Question

Prove that the sum of any two sides of a triangle is greater than the third side.

Answer 1

Hint: Consider a triangle $ABC$. Extend $AB$ to $D$ such that $AD = AC$.Then apply the theorem that in a triangle , the side opposite to the larger angle is longer.

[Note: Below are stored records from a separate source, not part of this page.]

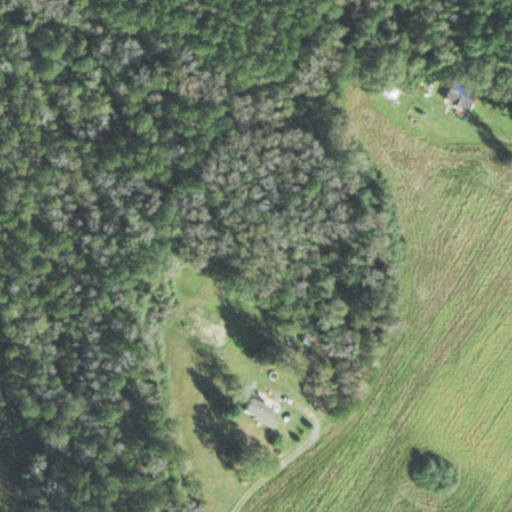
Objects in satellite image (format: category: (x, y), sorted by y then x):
building: (458, 99)
building: (259, 414)
road: (238, 469)
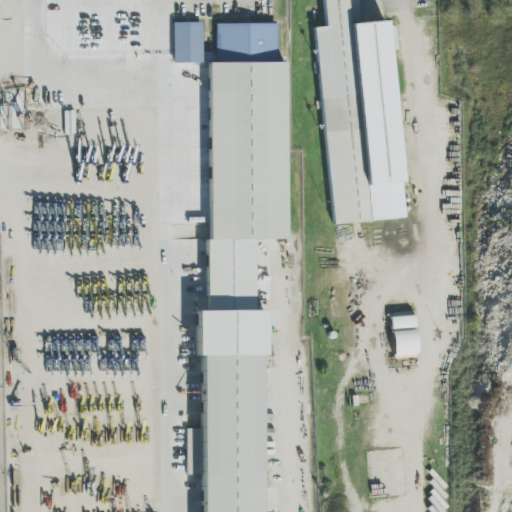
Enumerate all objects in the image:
road: (182, 2)
building: (187, 42)
building: (187, 43)
building: (357, 116)
road: (431, 255)
building: (237, 259)
building: (236, 260)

Complete step-by-step answer:
Given: A triangle $ABC$.

To prove: $AB + AC > BC$
$AB + BC > AC$
$BC + AC > AB$
Construction: Extend $AB$ to $D$ such that $AD = AC$.

Proof: In $\Delta ACD$,
$AC = CD$ (By Construction)
$\therefore \angle ADC = \angle ACD$ (In a triangle, angles opposite to equal sides are equal)
Now, $\angle BCD = \angle BCA + \angle ACD$
$\angle BCD = \angle BCA + \angle ADC$ $\left( {\because \angle ADC = \angle ACD} \right)$
$ \Rightarrow $$\angle BCD > \angle BDC$
$ \Rightarrow BD > BC$ (In a triangle , side opposite to the larger angle is longer)
$ \Rightarrow AB + AD > BC$ $\left( {\because BD = AB + AD} \right)$
$ \Rightarrow AB + AC > BC$ ($\because AD = AC$ by construction)

Therefore the sum of any two sides of a triangle is greater than the third side.

Note: The two other statements i.e., $AB + BC > AC$ and $BC + AC > AB$ can also be proved in the same manner as we proved $AB + AC > BC$.